Task directions: Transcribe the lines below verbatim, skipping the images.

Source information:
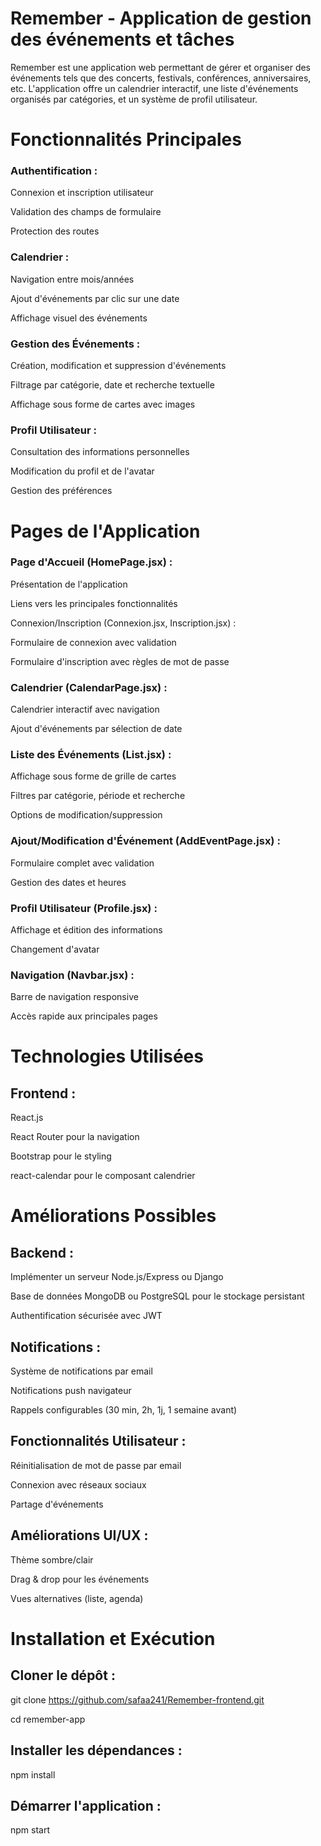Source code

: # Remember - Application de gestion des événements et tâches

Remember est une application web permettant de gérer et organiser des événements tels que des concerts, festivals, conférences, anniversaires, etc. L'application offre un calendrier interactif, une liste d'événements organisés par catégories, et un système de profil utilisateur.

# Fonctionnalités Principales
### Authentification :

Connexion et inscription utilisateur

Validation des champs de formulaire

Protection des routes

### Calendrier :

Navigation entre mois/années

Ajout d'événements par clic sur une date

Affichage visuel des événements

### Gestion des Événements :

Création, modification et suppression d'événements

Filtrage par catégorie, date et recherche textuelle

Affichage sous forme de cartes avec images

### Profil Utilisateur :

Consultation des informations personnelles

Modification du profil et de l'avatar

Gestion des préférences

# Pages de l'Application

### Page d'Accueil (HomePage.jsx) :

Présentation de l'application

Liens vers les principales fonctionnalités

Connexion/Inscription (Connexion.jsx, Inscription.jsx) :

Formulaire de connexion avec validation

Formulaire d'inscription avec règles de mot de passe

### Calendrier (CalendarPage.jsx) :

Calendrier interactif avec navigation

Ajout d'événements par sélection de date

### Liste des Événements (List.jsx) :

Affichage sous forme de grille de cartes

Filtres par catégorie, période et recherche

Options de modification/suppression

### Ajout/Modification d'Événement (AddEventPage.jsx) :

Formulaire complet avec validation

Gestion des dates et heures

### Profil Utilisateur (Profile.jsx) :

Affichage et édition des informations

Changement d'avatar

### Navigation (Navbar.jsx) :

Barre de navigation responsive

Accès rapide aux principales pages

# Technologies Utilisées
## Frontend :

React.js

React Router pour la navigation

Bootstrap pour le styling

react-calendar pour le composant calendrier

# Améliorations Possibles
## Backend :

Implémenter un serveur Node.js/Express ou Django

Base de données MongoDB ou PostgreSQL pour le stockage persistant

Authentification sécurisée avec JWT

## Notifications :

Système de notifications par email 

Notifications push navigateur

Rappels configurables (30 min, 2h, 1j, 1 semaine avant)

## Fonctionnalités Utilisateur :

Réinitialisation de mot de passe par email

Connexion avec réseaux sociaux

Partage d'événements

## Améliorations UI/UX :

Thème sombre/clair

Drag & drop pour les événements

Vues alternatives (liste, agenda)

# Installation et Exécution
## Cloner le dépôt :

git clone https://github.com/safaa241/Remember-frontend.git

cd remember-app

## Installer les dépendances :

npm install

## Démarrer l'application :

npm start
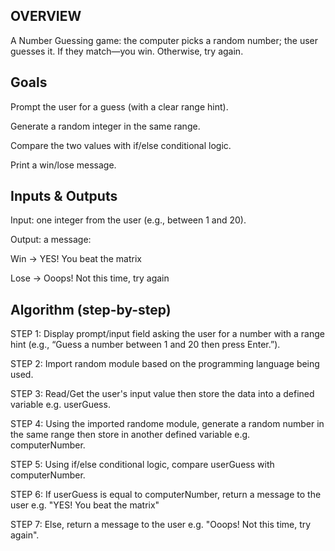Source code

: ## OVERVIEW

A Number Guessing game: the computer picks a random number; the user guesses it. If they match—you win. Otherwise, try again.

## Goals

Prompt the user for a guess (with a clear range hint).

Generate a random integer in the same range.

Compare the two values with if/else conditional logic.

Print a win/lose message.

## Inputs & Outputs

Input: one integer from the user (e.g., between 1 and 20).

Output: a message:

Win → YES! You beat the matrix

Lose → Ooops! Not this time, try again

## Algorithm (step-by-step)

STEP 1: Display prompt/input field asking the user for a number with a range hint (e.g., “Guess a number between 1 and 20 then press Enter.”).

STEP 2: Import random module based on the programming language being used.

STEP 3: Read/Get the user's input value then store the data into a defined variable e.g. userGuess.

STEP 4: Using the imported randome module, generate a random number in the same range then store in another defined variable e.g. computerNumber.

STEP 5: Using if/else conditional logic, compare userGuess with computerNumber.

STEP 6: If userGuess is equal to computerNumber, return a message to the user e.g. "YES! You beat the matrix"

STEP 7: Else, return a message to the user e.g. "Ooops! Not this time, try again".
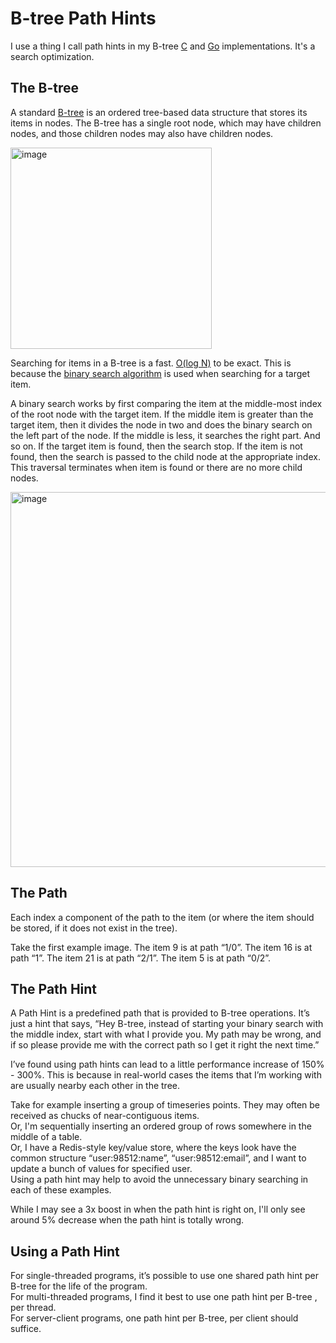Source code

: # B-tree Path Hints

I use a thing I call path hints in my B-tree [C](https://github.com/tidwall/btree.c) and [Go](https://github.com/tidwall/btree) implementations. It's a search optimization.

## The B-tree

A standard [B-tree](https://en.wikipedia.org/wiki/B-tree) is an ordered tree-based data structure that stores its items in nodes. The B-tree has a single root node, which may have children nodes, and those children nodes may also have children nodes. 

<img width="322" alt="image" src="https://user-images.githubusercontent.com/1156077/127664015-14ca38bb-1a3b-4d2f-80ff-27be0bd3d886.png">

Searching for items in a B-tree is a fast. [O(log N)](https://en.wikipedia.org/wiki/Big_O_notation) to be exact.
This is because the [binary search algorithm](https://en.wikipedia.org/wiki/Binary_search_algorithm) is used when searching for a target item. 

A binary search works by first comparing the item at the middle-most index of the root node with the target item. 
If the middle item is greater than the target item, then it divides the node in two and does the binary search on the left part of the node. If the middle is less, it searches the right part. And so on. If the target item is found, then the search stop. If the item is not found, then the search is passed to the child node at the appropriate index. This traversal terminates when item is found or there are no more child nodes.

<img width="600" alt="image" src="https://user-images.githubusercontent.com/1156077/127664822-6ab4f8f6-8ab5-477e-8e17-f52346f02819.png">

## The Path

Each index a component of the path to the item (or where the item should be stored, if it does not exist in the tree).

Take the first example image. The item 9 is at path “1/0”. The item 16 is at path “1”. The item 21 is at path “2/1”. The item 5 is at path “0/2”.

## The Path Hint

A Path Hint is a predefined path that is provided to B-tree operations. It’s just a hint that says, “Hey B-tree, instead of starting your binary search with the middle index, start with what I provide you. My path may be wrong, and if so please provide me with the correct path so I get it right the next time.”

I’ve found using path hints can lead to a little performance increase of 150% - 300%. This is because in real-world cases the items that I’m working with are usually nearby each other in the tree. 

Take for example inserting a group of timeseries points. They may often be received as chucks of near-contiguous items.  
Or, I'm sequentially inserting an ordered group of rows somewhere in the middle of a table.  
Or, I have a Redis-style key/value store, where the keys look have the common structure “user:98512:name”, “user:98512:email”, and I want to update a bunch of values for specified user.  
Using a path hint may help to avoid the unnecessary binary searching in each of these examples.

While I may see a 3x boost in when the path hint is right on, I'll only see around 5% decrease when the path hint is totally wrong.

## Using a Path Hint

For single-threaded programs, it’s possible to use one shared path hint per B-tree for the life of the program.  
For multi-threaded programs, I find it best to use one path hint per B-tree , per thread.  
For server-client programs, one path hint per B-tree, per client should suffice.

Result for this task:
Source code

: # Remember - Application de gestion des événements et tâches

Remember est une application web permettant de gérer et organiser des événements tels que des concerts, festivals, conférences, anniversaires, etc. L'application offre un calendrier interactif, une liste d'événements organisés par catégories, et un système de profil utilisateur.

# Fonctionnalités Principales
### Authentification :

Connexion et inscription utilisateur

Validation des champs de formulaire

Protection des routes

### Calendrier :

Navigation entre mois/années

Ajout d'événements par clic sur une date

Affichage visuel des événements

### Gestion des Événements :

Création, modification et suppression d'événements

Filtrage par catégorie, date et recherche textuelle

Affichage sous forme de cartes avec images

### Profil Utilisateur :

Consultation des informations personnelles

Modification du profil et de l'avatar

Gestion des préférences

# Pages de l'Application

### Page d'Accueil (HomePage.jsx) :

Présentation de l'application

Liens vers les principales fonctionnalités

Connexion/Inscription (Connexion.jsx, Inscription.jsx) :

Formulaire de connexion avec validation

Formulaire d'inscription avec règles de mot de passe

### Calendrier (CalendarPage.jsx) :

Calendrier interactif avec navigation

Ajout d'événements par sélection de date

### Liste des Événements (List.jsx) :

Affichage sous forme de grille de cartes

Filtres par catégorie, période et recherche

Options de modification/suppression

### Ajout/Modification d'Événement (AddEventPage.jsx) :

Formulaire complet avec validation

Gestion des dates et heures

### Profil Utilisateur (Profile.jsx) :

Affichage et édition des informations

Changement d'avatar

### Navigation (Navbar.jsx) :

Barre de navigation responsive

Accès rapide aux principales pages

# Technologies Utilisées
## Frontend :

React.js

React Router pour la navigation

Bootstrap pour le styling

react-calendar pour le composant calendrier

# Améliorations Possibles
## Backend :

Implémenter un serveur Node.js/Express ou Django

Base de données MongoDB ou PostgreSQL pour le stockage persistant

Authentification sécurisée avec JWT

## Notifications :

Système de notifications par email 

Notifications push navigateur

Rappels configurables (30 min, 2h, 1j, 1 semaine avant)

## Fonctionnalités Utilisateur :

Réinitialisation de mot de passe par email

Connexion avec réseaux sociaux

Partage d'événements

## Améliorations UI/UX :

Thème sombre/clair

Drag & drop pour les événements

Vues alternatives (liste, agenda)

# Installation et Exécution
## Cloner le dépôt :

git clone https://github.com/safaa241/Remember-frontend.git

cd remember-app

## Installer les dépendances :

npm install

## Démarrer l'application :

npm start
Source code

: ## OVERVIEW

A Number Guessing game: the computer picks a random number; the user guesses it. If they match—you win. Otherwise, try again.

## Goals

Prompt the user for a guess (with a clear range hint).

Generate a random integer in the same range.

Compare the two values with if/else conditional logic.

Print a win/lose message.

## Inputs & Outputs

Input: one integer from the user (e.g., between 1 and 20).

Output: a message:

Win → YES! You beat the matrix

Lose → Ooops! Not this time, try again

## Algorithm (step-by-step)

STEP 1: Display prompt/input field asking the user for a number with a range hint (e.g., “Guess a number between 1 and 20 then press Enter.”).

STEP 2: Import random module based on the programming language being used.

STEP 3: Read/Get the user's input value then store the data into a defined variable e.g. userGuess.

STEP 4: Using the imported randome module, generate a random number in the same range then store in another defined variable e.g. computerNumber.

STEP 5: Using if/else conditional logic, compare userGuess with computerNumber.

STEP 6: If userGuess is equal to computerNumber, return a message to the user e.g. "YES! You beat the matrix"

STEP 7: Else, return a message to the user e.g. "Ooops! Not this time, try again".
Source code

: # B-tree Path Hints

I use a thing I call path hints in my B-tree [C](https://github.com/tidwall/btree.c) and [Go](https://github.com/tidwall/btree) implementations. It's a search optimization.

## The B-tree

A standard [B-tree](https://en.wikipedia.org/wiki/B-tree) is an ordered tree-based data structure that stores its items in nodes. The B-tree has a single root node, which may have children nodes, and those children nodes may also have children nodes. 

<img width="322" alt="image" src="https://user-images.githubusercontent.com/1156077/127664015-14ca38bb-1a3b-4d2f-80ff-27be0bd3d886.png">

Searching for items in a B-tree is a fast. [O(log N)](https://en.wikipedia.org/wiki/Big_O_notation) to be exact.
This is because the [binary search algorithm](https://en.wikipedia.org/wiki/Binary_search_algorithm) is used when searching for a target item. 

A binary search works by first comparing the item at the middle-most index of the root node with the target item. 
If the middle item is greater than the target item, then it divides the node in two and does the binary search on the left part of the node. If the middle is less, it searches the right part. And so on. If the target item is found, then the search stop. If the item is not found, then the search is passed to the child node at the appropriate index. This traversal terminates when item is found or there are no more child nodes.

<img width="600" alt="image" src="https://user-images.githubusercontent.com/1156077/127664822-6ab4f8f6-8ab5-477e-8e17-f52346f02819.png">

## The Path

Each index a component of the path to the item (or where the item should be stored, if it does not exist in the tree).

Take the first example image. The item 9 is at path “1/0”. The item 16 is at path “1”. The item 21 is at path “2/1”. The item 5 is at path “0/2”.

## The Path Hint

A Path Hint is a predefined path that is provided to B-tree operations. It’s just a hint that says, “Hey B-tree, instead of starting your binary search with the middle index, start with what I provide you. My path may be wrong, and if so please provide me with the correct path so I get it right the next time.”

I’ve found using path hints can lead to a little performance increase of 150% - 300%. This is because in real-world cases the items that I’m working with are usually nearby each other in the tree. 

Take for example inserting a group of timeseries points. They may often be received as chucks of near-contiguous items.  
Or, I'm sequentially inserting an ordered group of rows somewhere in the middle of a table.  
Or, I have a Redis-style key/value store, where the keys look have the common structure “user:98512:name”, “user:98512:email”, and I want to update a bunch of values for specified user.  
Using a path hint may help to avoid the unnecessary binary searching in each of these examples.

While I may see a 3x boost in when the path hint is right on, I'll only see around 5% decrease when the path hint is totally wrong.

## Using a Path Hint

For single-threaded programs, it’s possible to use one shared path hint per B-tree for the life of the program.  
For multi-threaded programs, I find it best to use one path hint per B-tree , per thread.  
For server-client programs, one path hint per B-tree, per client should suffice.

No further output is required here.